**Assigned task:** Identify every line below that contains the word "февраль", and copy each of those lines in full.

-- Supplied material follows --

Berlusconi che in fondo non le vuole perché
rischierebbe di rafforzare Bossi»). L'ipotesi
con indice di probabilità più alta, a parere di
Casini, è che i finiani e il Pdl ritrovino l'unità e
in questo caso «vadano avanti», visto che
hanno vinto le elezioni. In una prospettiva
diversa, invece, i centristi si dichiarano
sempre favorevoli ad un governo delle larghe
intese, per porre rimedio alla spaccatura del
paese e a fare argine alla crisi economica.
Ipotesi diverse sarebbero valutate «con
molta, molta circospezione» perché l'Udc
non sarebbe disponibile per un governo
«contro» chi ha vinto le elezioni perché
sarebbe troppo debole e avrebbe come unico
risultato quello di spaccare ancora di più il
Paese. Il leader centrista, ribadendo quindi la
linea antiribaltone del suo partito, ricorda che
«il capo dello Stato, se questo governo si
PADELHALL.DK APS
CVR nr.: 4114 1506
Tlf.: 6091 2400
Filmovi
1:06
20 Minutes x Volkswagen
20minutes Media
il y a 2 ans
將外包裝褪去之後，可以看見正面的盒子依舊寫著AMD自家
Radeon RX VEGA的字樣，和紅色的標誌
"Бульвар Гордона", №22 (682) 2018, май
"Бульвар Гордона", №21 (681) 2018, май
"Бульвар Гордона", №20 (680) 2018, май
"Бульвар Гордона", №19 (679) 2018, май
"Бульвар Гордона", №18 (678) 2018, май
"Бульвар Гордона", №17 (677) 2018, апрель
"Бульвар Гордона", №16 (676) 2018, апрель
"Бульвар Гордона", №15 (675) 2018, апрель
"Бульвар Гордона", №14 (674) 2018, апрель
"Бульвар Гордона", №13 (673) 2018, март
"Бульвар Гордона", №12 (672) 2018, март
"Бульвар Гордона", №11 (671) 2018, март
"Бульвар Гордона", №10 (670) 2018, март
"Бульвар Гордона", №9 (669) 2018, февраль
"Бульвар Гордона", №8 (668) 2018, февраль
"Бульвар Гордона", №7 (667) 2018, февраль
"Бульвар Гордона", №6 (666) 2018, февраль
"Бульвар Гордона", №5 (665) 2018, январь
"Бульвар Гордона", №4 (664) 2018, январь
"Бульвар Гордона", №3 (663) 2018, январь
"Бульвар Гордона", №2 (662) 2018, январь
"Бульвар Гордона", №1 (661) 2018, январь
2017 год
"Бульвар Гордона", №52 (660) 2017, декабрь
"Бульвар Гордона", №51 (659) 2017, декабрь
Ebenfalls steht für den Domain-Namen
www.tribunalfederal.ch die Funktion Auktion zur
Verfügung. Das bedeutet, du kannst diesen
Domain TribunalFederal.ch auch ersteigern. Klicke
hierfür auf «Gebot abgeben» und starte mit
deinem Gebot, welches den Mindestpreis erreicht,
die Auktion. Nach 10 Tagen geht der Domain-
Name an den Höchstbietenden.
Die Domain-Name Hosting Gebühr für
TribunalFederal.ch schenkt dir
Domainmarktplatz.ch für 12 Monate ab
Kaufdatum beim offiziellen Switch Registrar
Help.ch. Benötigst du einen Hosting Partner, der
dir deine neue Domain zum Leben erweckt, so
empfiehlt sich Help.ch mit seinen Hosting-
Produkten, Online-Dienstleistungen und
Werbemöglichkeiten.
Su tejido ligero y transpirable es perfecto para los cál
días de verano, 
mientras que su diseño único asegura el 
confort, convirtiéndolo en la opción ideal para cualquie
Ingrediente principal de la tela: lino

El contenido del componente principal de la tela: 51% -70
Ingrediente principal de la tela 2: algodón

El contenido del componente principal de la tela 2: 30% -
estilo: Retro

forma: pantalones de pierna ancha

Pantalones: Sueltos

-- Supplied material concluded --

**Exercise result:**
"Бульвар Гордона", №9 (669) 2018, февраль
"Бульвар Гордона", №8 (668) 2018, февраль
"Бульвар Гордона", №7 (667) 2018, февраль
"Бульвар Гордона", №6 (666) 2018, февраль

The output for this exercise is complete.